SMRs and AMRs

Monday, December 12, 2011

Rethinking the ink: Laser tattoo removal gains popularity

By Emily Wax,
WashPost
Published: December 11

She arrives quietly, coming in from the rain after work. She lies down on her stomach atop a sleek, white reclining chair. She lifts her shirt and tugs down her jeans slightly.

It’s enough to unveil a large pink flower tattoo with fat, webby green leaves, which she’s here to have lasered off her lower back. She wants to become a mother someday, and she doesn’t want her children to see this. The process could take up to 10 sessions, she says. She pauses. Then she starts crying.

“I was only 18. It was a homemade tattoo done at a party,” says Lizeth Pleitez, 30, who quickly dries her eyes. Her voice is shaking. “I wasn’t thinking about what it meant, you know? Little did I know it meant something else — like people calling it a ‘tramp stamp.’ I’m a Pentecostal, and the body is a temple. And I felt really ashamed.”

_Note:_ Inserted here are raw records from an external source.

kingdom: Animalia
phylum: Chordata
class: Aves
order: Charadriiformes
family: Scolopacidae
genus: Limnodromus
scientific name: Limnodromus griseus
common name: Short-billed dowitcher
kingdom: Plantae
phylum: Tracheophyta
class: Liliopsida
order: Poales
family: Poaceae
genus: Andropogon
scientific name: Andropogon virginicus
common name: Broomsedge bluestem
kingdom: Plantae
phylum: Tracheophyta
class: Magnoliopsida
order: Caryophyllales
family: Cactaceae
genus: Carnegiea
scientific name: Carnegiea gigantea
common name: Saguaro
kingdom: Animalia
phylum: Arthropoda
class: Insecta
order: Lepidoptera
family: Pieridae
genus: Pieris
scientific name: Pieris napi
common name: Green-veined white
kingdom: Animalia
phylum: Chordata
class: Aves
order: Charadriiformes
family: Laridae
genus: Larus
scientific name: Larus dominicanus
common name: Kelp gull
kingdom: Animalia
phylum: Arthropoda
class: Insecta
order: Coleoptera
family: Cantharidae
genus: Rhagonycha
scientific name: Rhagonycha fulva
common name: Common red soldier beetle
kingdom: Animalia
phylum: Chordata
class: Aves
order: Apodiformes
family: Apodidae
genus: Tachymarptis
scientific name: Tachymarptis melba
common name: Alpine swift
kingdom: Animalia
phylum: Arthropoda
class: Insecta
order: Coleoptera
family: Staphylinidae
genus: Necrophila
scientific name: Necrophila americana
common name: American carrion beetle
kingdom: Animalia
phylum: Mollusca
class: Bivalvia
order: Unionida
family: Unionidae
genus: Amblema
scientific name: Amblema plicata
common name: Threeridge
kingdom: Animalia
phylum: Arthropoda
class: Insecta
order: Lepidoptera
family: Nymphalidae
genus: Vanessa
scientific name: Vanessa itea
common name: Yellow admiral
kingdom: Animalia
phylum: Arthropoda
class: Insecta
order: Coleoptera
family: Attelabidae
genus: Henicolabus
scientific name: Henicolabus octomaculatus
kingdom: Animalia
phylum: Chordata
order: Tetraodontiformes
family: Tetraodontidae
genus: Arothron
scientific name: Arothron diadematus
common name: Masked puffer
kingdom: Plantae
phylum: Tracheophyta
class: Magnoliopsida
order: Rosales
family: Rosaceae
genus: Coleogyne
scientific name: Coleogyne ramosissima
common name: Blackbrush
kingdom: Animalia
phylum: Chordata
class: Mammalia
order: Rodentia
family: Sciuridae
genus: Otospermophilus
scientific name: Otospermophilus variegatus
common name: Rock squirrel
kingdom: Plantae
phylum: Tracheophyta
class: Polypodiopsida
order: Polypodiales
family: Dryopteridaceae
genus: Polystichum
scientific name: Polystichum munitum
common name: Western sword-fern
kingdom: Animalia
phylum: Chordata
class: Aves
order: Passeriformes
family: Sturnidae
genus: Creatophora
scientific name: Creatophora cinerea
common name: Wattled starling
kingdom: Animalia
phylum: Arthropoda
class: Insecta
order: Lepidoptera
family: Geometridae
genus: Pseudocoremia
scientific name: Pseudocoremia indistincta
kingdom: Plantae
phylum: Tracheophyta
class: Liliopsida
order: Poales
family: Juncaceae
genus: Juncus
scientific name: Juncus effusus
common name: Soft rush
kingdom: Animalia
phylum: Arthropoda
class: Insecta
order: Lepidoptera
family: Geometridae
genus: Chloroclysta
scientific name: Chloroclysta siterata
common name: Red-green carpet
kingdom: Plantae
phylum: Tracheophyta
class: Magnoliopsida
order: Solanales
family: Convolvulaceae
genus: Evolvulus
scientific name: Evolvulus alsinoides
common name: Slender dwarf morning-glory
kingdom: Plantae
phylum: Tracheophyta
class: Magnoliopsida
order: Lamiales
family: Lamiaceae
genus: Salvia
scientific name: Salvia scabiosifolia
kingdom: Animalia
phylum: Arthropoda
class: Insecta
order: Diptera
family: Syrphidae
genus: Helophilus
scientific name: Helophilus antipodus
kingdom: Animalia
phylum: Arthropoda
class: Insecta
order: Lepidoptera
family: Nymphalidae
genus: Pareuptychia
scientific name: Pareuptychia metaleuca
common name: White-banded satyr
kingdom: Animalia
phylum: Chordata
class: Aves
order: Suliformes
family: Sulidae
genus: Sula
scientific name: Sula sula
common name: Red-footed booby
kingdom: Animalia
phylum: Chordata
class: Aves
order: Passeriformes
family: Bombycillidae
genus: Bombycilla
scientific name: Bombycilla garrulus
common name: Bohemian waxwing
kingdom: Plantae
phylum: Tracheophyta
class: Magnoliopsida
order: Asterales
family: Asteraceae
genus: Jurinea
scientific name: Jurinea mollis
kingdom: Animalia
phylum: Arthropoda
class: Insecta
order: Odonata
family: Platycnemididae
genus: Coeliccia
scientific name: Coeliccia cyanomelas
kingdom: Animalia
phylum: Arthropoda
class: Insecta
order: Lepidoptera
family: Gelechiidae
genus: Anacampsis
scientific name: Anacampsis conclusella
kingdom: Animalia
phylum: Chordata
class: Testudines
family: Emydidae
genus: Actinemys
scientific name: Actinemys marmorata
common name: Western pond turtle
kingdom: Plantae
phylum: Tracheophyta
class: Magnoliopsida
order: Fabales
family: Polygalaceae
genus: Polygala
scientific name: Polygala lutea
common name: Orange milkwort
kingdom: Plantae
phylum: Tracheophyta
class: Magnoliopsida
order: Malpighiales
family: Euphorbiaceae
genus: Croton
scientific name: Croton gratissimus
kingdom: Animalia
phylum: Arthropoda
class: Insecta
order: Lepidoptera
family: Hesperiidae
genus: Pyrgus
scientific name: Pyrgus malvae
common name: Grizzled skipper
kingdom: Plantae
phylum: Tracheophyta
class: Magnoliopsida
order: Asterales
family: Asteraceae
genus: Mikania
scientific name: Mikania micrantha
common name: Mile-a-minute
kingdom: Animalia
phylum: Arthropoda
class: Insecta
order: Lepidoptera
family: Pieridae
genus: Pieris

If tattoos are the marks of an era — declarations of love, of loss, of triumph, of youthful exuberance or youthful foolishness — then tattoo removals are about regret, confessions that those landmarks are in the past. They’re about the realization that whatever you believed in with such force that you wanted it eternally branded on your skin is now foreign to you.